What is being asked: Update the material between the lines holding "neměli kálet na" and "bois gris — 18,50 €", inclusive, by changing "Brýle" to "Čočky" and keeping everything else the same. Return only those lines.

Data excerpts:

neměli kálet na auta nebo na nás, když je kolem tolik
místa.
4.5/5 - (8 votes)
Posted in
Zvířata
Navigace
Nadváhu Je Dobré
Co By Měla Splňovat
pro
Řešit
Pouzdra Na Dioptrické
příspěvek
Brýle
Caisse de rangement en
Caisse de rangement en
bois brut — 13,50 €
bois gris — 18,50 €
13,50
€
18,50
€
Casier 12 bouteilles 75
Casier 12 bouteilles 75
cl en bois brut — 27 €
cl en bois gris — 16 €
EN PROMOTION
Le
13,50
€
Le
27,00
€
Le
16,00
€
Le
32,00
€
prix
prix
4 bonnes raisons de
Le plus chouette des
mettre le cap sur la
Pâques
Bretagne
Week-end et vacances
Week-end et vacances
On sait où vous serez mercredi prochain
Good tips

* * *

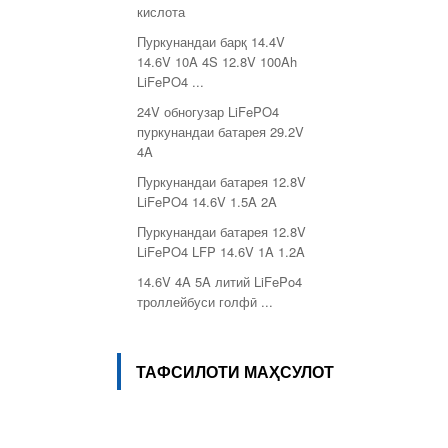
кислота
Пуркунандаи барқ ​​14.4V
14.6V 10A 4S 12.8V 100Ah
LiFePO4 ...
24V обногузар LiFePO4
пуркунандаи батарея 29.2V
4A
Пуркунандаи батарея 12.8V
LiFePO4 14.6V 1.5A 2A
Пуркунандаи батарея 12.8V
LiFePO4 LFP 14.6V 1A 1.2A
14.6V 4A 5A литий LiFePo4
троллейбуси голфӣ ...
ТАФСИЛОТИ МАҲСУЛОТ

Answer below:
neměli kálet na auta nebo na nás, když je kolem tolik
místa.
4.5/5 - (8 votes)
Posted in
Zvířata
Navigace
Nadváhu Je Dobré
Co By Měla Splňovat
pro
Řešit
Pouzdra Na Dioptrické
příspěvek
Čočky
Caisse de rangement en
Caisse de rangement en
bois brut — 13,50 €
bois gris — 18,50 €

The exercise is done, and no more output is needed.